** Exercise objective **
Using the data below, show every line where the word "Heroes" occurs.

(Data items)
------------------------------------------------------------

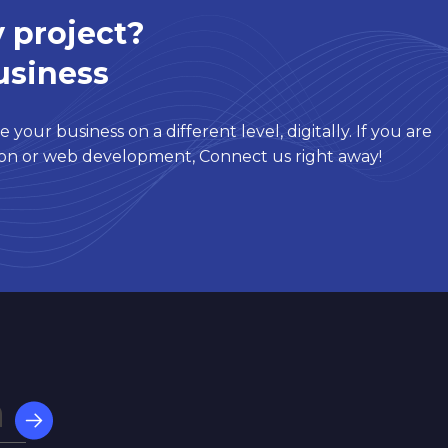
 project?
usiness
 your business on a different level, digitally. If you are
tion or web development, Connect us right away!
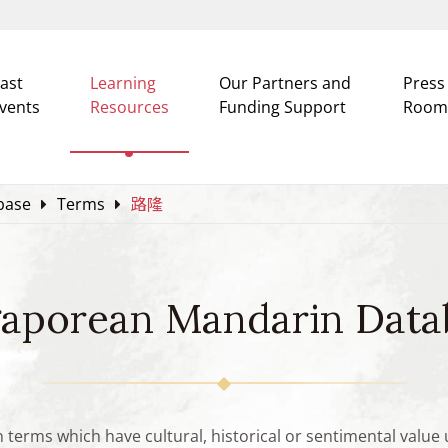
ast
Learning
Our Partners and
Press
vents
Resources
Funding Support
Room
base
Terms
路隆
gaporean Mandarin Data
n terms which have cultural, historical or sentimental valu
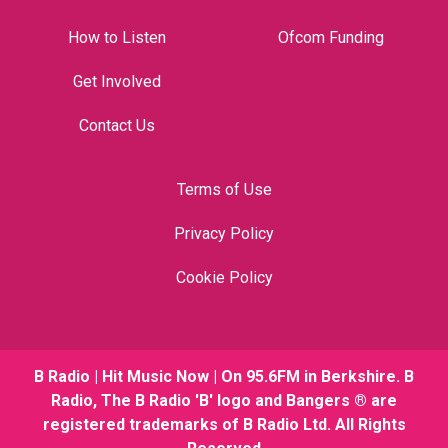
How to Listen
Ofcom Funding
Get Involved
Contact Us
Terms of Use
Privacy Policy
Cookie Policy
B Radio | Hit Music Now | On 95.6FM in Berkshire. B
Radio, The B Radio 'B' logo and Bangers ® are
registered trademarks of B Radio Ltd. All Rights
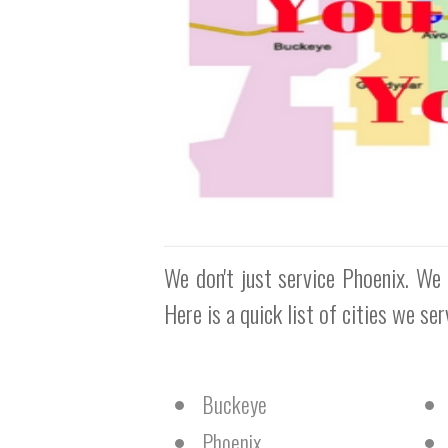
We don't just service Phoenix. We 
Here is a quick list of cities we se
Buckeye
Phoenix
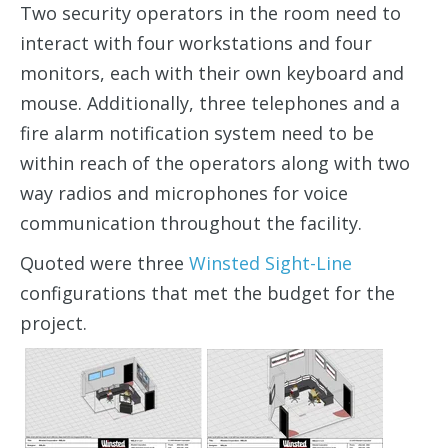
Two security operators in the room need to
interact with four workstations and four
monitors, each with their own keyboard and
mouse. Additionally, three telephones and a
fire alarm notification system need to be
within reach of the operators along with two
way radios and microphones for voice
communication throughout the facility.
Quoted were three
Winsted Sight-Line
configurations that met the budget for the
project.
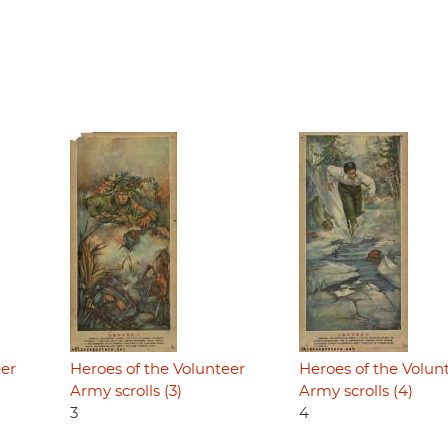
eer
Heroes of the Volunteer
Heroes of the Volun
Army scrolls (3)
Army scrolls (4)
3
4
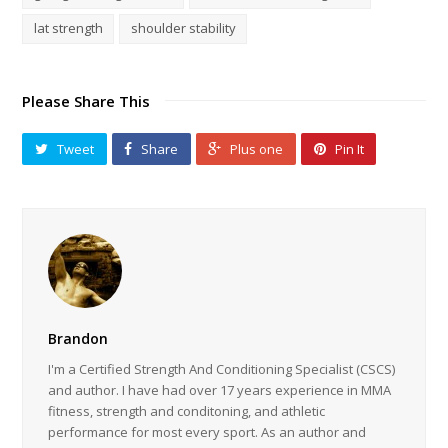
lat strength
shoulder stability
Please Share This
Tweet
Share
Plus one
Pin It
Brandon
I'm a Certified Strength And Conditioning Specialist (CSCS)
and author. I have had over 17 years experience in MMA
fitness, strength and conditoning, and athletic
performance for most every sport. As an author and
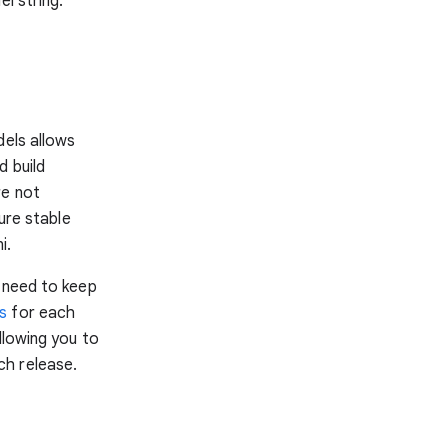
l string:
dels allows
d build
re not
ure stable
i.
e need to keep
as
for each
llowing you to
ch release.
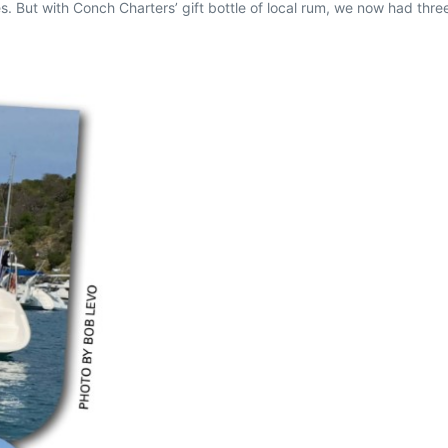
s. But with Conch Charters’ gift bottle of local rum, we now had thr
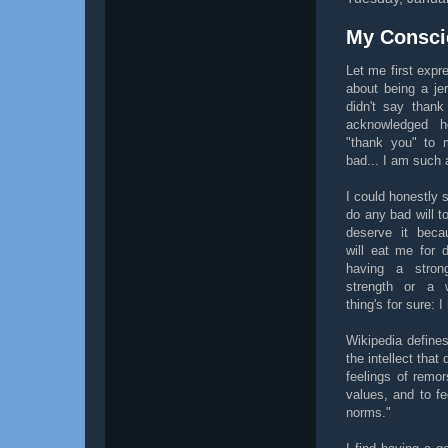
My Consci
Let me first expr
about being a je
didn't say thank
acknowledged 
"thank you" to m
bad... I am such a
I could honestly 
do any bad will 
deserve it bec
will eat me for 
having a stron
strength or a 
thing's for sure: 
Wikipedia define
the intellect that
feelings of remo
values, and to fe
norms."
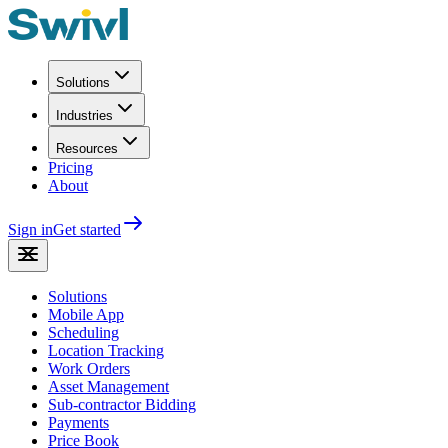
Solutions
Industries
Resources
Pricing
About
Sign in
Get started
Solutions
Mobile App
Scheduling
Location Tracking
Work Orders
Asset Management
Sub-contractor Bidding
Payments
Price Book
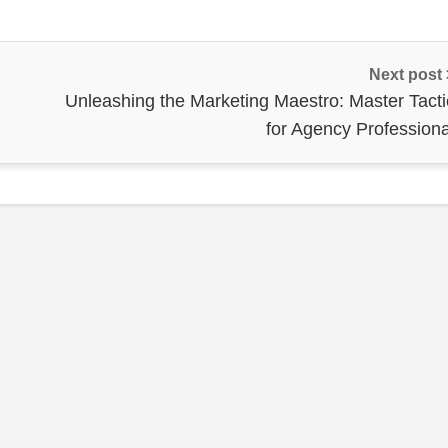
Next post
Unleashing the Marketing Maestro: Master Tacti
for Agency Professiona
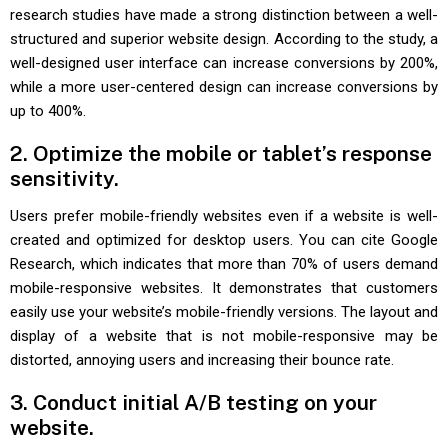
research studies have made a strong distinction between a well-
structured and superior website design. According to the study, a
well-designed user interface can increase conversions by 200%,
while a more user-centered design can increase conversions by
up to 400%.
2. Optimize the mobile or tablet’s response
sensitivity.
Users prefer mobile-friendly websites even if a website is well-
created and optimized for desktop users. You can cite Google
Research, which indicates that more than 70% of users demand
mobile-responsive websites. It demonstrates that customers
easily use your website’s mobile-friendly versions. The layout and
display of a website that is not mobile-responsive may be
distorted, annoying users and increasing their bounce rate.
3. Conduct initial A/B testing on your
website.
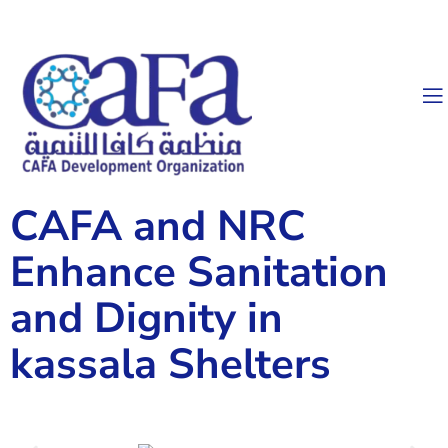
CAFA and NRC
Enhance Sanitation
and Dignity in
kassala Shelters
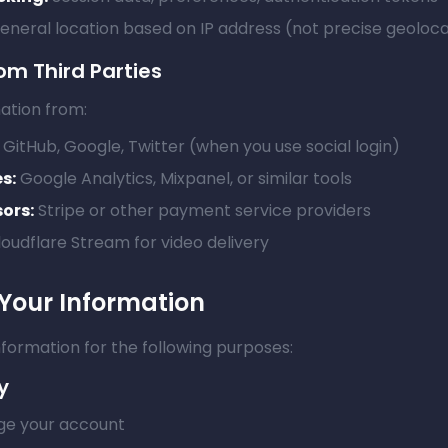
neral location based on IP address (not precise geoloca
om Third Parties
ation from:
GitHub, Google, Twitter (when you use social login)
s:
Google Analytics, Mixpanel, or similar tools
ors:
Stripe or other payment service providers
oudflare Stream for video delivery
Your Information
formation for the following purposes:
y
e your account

------------------------------------------------------------

** The completed task **
Heroes of the Volunteer
Heroes of the Volun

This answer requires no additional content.